Vancouver has the world’s most business-friendly tax climate
Every place has its chauvinist streak. Everywhere you travel someone’s going tell why their country is so superior, why their city is so revered, why that land is god’s gift. It’s great that people are proud of where they live. The ugly part of course is when it tips into nationalism, xenophobia, blind arrogance, delusion and all the rest.
Vancouver (the putative ‘Best Place on Earth’) is no different. It rarely gets too ugly, at least at face value: we’re too passive-aggressive for that, but good lord the self-righteousness sticks in the craw. And especially when places like Mercer or Mastercard or the Economist start talking about Vancouver as the ‘most liveable city in the world’. You know what kinds of cities these places approve of: scrubbed clean, investor and tourist friendly, blandly available for profit and consumption.
One more key piece of evidence in making sense of Vancouver’s exalted place in neo-liberal urbanism came in mid-2010 when a survey by global accounting behemoth KPMG named Vancouver as having the most business-friendly tax climate in the world. No really!
Vancouver ranks number one in the world when it comes to being business-friendly if you’re talking about taxes.

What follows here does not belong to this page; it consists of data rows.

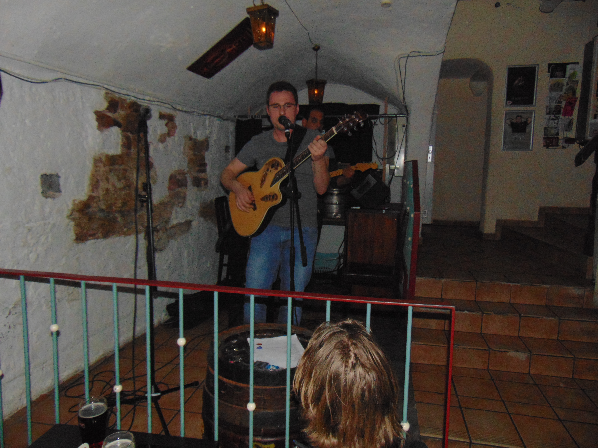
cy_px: 224
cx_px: 299
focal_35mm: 25
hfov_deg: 69.4
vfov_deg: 54.9
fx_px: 432
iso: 400
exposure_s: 1/1250
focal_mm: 4.5
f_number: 3
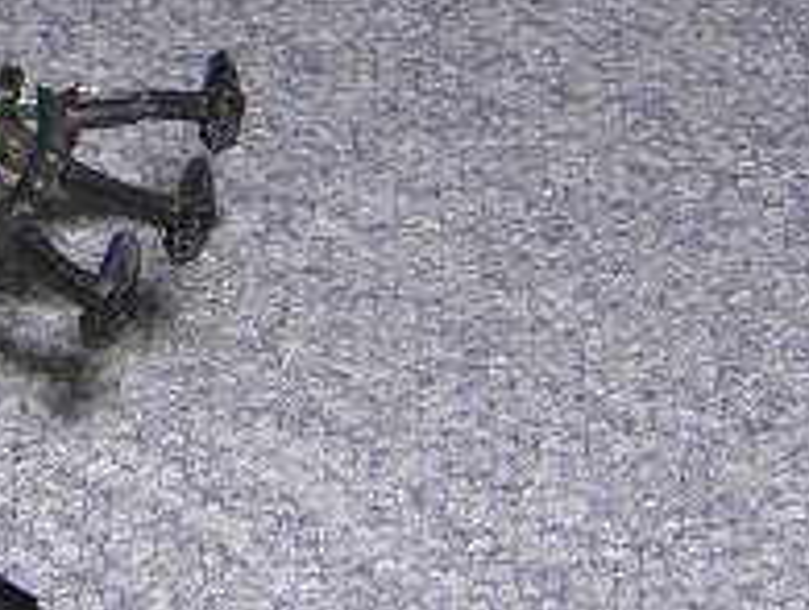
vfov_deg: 7.3
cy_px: -83
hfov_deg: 9.7
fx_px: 4753
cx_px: 37
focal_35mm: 203
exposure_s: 1/60.1
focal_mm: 8.1
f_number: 3.4
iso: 100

Accounting firm KPMG’s guide to international business costs looks at the total tax burden faced by companies, including income tax, capital tax, sales tax, property tax, miscellaneous local business taxes, and statutory labour costs.
Vancouver moved up from 4th place in 2008 thanks to continued federal and provincial corporate tax rate cuts and the upcoming change to the Harmonized Sales Tax according to KPMG.

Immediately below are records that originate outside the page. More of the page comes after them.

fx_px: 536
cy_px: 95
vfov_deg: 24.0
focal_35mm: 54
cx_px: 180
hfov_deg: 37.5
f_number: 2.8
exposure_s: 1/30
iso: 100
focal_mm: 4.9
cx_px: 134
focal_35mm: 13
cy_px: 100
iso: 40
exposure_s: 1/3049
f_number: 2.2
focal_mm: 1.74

This is after a long and concentrated tax debate in this city that hinged on the argument that business paid too much of the tax burden. Right. The next person who tells you that Canada is a benevolent socialist utopia full of red tape that fetters business, a generous social milieu and none of the corporate heartlessness of the US – ask them about this survey.

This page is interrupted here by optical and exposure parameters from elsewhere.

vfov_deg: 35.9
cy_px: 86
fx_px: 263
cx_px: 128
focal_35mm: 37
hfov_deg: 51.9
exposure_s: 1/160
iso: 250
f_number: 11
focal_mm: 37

Taxes in Canada are just over one-third, or 36.1 per cent, lower than in the U.S. At the other end of the spectrum, corporate taxes are 81.4 per cent higher in France than the U.S., according to the KPMG report. While personal income taxes and sales taxes are still higher in Canada, payroll taxes have been reduced, capital taxes have been phased out, and corporate tax rates have been falling in recent years. Canada’s federal and provincial corporate tax rates are approaching 25 per cent. The U.S. federal tax rate for business starts at 35 per cent, and state tax rates vary. Among the ranking of cities, Vancouver comes out on top, and ahead of Monterrey and Mexico City. Seattle, its natural U.S. counterpart, ranked at 18.
What kind of city does this get us? Where are we headed with these kinds of priorities? What kinds of business does this climate privilege? These are key questions when we think of the kind of city we really want.